(Dataset records)
^^^^^^^^^^^^^^^^
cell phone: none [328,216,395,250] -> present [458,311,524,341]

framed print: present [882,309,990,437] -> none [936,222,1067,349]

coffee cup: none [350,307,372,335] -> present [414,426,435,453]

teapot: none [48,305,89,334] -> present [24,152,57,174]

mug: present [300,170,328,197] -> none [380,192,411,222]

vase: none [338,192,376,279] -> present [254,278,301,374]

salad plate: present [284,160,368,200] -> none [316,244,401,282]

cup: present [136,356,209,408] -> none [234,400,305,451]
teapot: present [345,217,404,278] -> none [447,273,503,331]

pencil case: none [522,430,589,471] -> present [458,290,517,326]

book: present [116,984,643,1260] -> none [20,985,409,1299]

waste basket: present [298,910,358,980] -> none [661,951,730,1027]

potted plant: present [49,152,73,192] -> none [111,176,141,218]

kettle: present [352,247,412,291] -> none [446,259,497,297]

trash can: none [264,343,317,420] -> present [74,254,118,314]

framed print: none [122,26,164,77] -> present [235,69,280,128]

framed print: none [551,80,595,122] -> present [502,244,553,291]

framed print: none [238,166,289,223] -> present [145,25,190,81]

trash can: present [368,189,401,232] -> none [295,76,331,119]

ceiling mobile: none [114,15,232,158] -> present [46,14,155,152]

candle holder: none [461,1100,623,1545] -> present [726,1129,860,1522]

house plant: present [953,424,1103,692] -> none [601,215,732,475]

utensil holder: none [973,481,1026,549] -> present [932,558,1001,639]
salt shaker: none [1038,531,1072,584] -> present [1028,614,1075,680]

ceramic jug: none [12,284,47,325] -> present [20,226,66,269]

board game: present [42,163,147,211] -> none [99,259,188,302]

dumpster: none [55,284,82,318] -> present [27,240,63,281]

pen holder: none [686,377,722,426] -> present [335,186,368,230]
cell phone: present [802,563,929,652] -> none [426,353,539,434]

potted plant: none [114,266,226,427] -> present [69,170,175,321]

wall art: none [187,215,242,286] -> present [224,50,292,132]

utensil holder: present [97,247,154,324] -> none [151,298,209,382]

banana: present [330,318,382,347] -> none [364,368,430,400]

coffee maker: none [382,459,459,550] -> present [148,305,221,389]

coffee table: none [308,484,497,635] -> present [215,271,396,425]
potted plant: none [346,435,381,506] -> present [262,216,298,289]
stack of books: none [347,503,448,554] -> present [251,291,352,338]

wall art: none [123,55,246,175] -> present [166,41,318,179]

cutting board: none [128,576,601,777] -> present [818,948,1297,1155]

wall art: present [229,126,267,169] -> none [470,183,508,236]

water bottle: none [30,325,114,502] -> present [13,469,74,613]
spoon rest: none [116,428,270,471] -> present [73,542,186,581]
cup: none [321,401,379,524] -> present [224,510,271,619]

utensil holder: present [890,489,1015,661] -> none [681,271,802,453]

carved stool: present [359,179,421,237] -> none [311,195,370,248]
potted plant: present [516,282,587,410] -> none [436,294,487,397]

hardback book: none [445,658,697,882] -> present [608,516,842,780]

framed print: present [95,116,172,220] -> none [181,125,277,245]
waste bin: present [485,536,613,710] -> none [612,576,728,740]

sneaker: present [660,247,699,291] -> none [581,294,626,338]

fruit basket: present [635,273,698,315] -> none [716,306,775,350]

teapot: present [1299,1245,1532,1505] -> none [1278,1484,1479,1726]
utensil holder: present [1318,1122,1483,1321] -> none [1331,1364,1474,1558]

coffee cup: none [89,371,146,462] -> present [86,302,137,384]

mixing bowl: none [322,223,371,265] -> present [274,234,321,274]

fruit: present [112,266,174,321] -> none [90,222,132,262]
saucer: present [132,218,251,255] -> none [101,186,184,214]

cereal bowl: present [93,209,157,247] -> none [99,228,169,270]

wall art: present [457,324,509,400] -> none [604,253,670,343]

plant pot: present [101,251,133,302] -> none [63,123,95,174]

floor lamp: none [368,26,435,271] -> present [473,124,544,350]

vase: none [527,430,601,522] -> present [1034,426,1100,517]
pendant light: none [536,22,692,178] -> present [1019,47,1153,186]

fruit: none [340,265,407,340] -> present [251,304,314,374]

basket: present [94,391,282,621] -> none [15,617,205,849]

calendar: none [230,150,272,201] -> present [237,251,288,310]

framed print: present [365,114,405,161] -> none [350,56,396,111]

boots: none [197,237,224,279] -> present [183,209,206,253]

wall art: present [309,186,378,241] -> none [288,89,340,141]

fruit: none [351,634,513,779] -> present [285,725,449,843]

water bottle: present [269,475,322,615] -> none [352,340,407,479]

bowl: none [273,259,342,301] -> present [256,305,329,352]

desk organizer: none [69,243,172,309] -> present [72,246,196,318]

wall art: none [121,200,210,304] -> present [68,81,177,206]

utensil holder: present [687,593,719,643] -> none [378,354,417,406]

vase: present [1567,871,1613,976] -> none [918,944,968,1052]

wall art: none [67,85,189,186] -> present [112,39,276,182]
^^^^^^^^^^^^^^^^
Action item
The answer should contain only the lines from the first line of the entries through the line holding "framed print: none [551,80,595,122]", each exactly as written.

Expected answer
cell phone: none [328,216,395,250] -> present [458,311,524,341]

framed print: present [882,309,990,437] -> none [936,222,1067,349]

coffee cup: none [350,307,372,335] -> present [414,426,435,453]

teapot: none [48,305,89,334] -> present [24,152,57,174]

mug: present [300,170,328,197] -> none [380,192,411,222]

vase: none [338,192,376,279] -> present [254,278,301,374]

salad plate: present [284,160,368,200] -> none [316,244,401,282]

cup: present [136,356,209,408] -> none [234,400,305,451]
teapot: present [345,217,404,278] -> none [447,273,503,331]

pencil case: none [522,430,589,471] -> present [458,290,517,326]

book: present [116,984,643,1260] -> none [20,985,409,1299]

waste basket: present [298,910,358,980] -> none [661,951,730,1027]

potted plant: present [49,152,73,192] -> none [111,176,141,218]

kettle: present [352,247,412,291] -> none [446,259,497,297]

trash can: none [264,343,317,420] -> present [74,254,118,314]

framed print: none [122,26,164,77] -> present [235,69,280,128]

framed print: none [551,80,595,122] -> present [502,244,553,291]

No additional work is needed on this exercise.